Mendoza se reclinó sobre la montura. Apretó los puños y acentuó cada palabra:

—Quiero saber cómo se llama, no cómo le decís.

El muchacho hizo señas de no entender.

—¡El nombre! —gritó el Coronel. Retrocedió unos pasos el otro y contestó tartamudeando:

—Se… se llama patrón pai, el Churo, pregúntele a él que le dirá con gusto…

Mendoza quedó mirándolo fijo. Tenía los ojos enrojecidos y retorcía con furor las riendas de su caballo.

—Traigan a otro —dijo sin sacarle la vista de encima. Suncho se apretó contra Brisiano y bajó la cabeza.

—Justino Miranda, de Talamuguna —dijo un hombre bajo, de pómulos salientes, que se detuvo junto a los otros. Mendoza hizo una seña y el Sargento le preguntó por el Juez de Paz. El otro vaciló, frunció el entrecejo, negó con la cabeza y arrugó la quijada. El fustazo le mordió el cuello y el hombre gritó exaltado:

—¡No sé, señor, maraña es… paz qué, maraña es…!

Dos rebencazos más en las rodillas lo dieron por tierra. El indio vociferaba sujetándose las pantorrillas.

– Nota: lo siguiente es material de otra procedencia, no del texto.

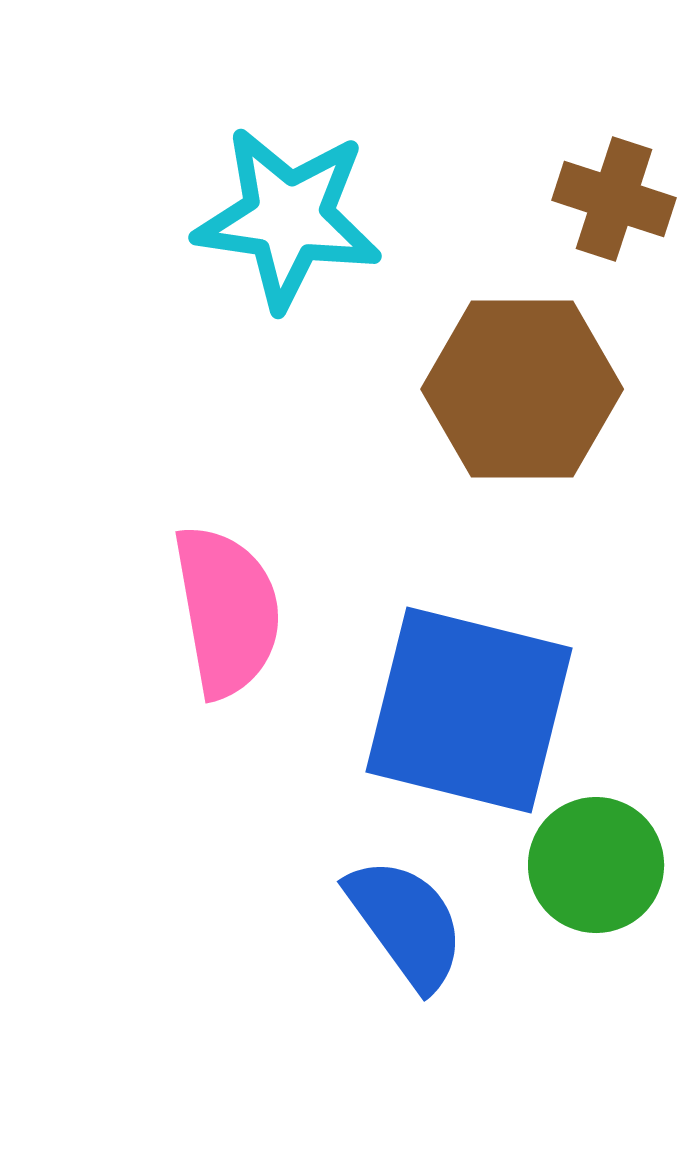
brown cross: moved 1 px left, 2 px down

Mendoza saltó de su montura y entró en la iglesia. Los que estaban allí retrocedieron empujándose. Agarró a una mujer, por el brazo y con la otra mano le sujetó la mandíbula.

—¿Quién es? —dijo entre dientes. Ella cerró los ojos temblando y empezó a sollozar. La soltó y arrancándole el bastón a un viejo fue contra los hombres. Se detuvo frente a ellos, jadeando, y comenzó a descargar palazos sobre los cuerpos que en vano trataban de cubrirse. Las mujeres gritaron apretando los niños contra sus vientres mientras los hombres se dispersaban bajo la lluvia de golpes. Tomó a uno de la bayeta y lo empujó hacia afuera girando con él.

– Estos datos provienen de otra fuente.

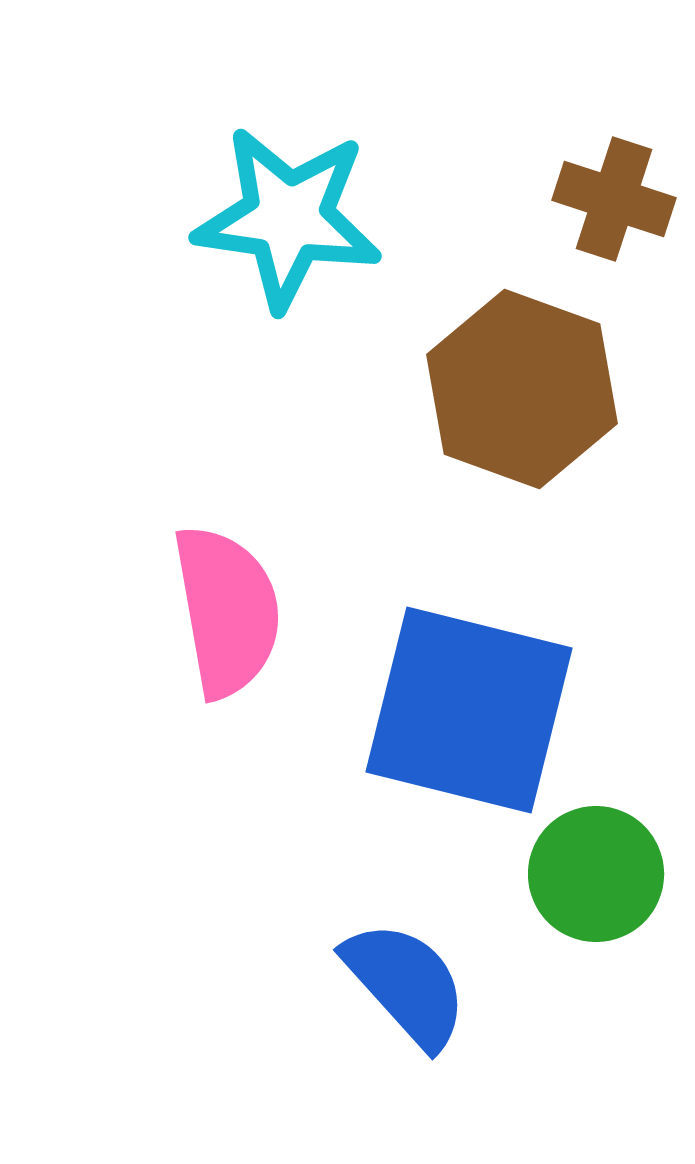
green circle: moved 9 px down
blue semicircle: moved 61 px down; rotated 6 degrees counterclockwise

—¡Quién! —gritó y su voz tronó en la capilla rebotando en las paredes altas de la nave que repitieron una y otra vez la pregunta. El hombre quedó parado en el pórtico conteniendo la respiración. Le temblaron los labios y pareció querer pronunciar algo.

Salió a grandes pasos de la iglesia y fue hasta su caballo. Apoyó la cabeza sobre la montura. Sus manos se aferraron a los arreos. Sintió en la nuca la mirada de la tropa y creyó oír una burla. Lentamente alzó la vista hacia los campesinos que guardaban fila frente a la capilla. Desenfundó la carabina y fue hasta ellos. Empujó al anciano hacia atrás y preparó el tiro.

—No me mates, Coronel —pidió el viejo—. ¿Qué preguntas?

Mendoza le apuntó entre las cejas. Dos lágrimas resbalaron por las mejillas terrosas del anciano. De su pecho brotaba un sonido afónico, profundo.

—No me mates, Coronel —repetía. De pronto giró, y comenzó a correr a los saltitos dándole la espalda. El sol se había ocultado tras los cerros y una luna azulada cubría el caserío. Mendoza, con la vista fija en las espaldas del viejo, llevó hacia atrás el percutor.

—¡Miguel Jacinto del Moral! —la voz llegó desde la iglesia. El Coronel torció la cabeza y vio al padre Roque que se abría paso entre la gente agolpada en las puertas.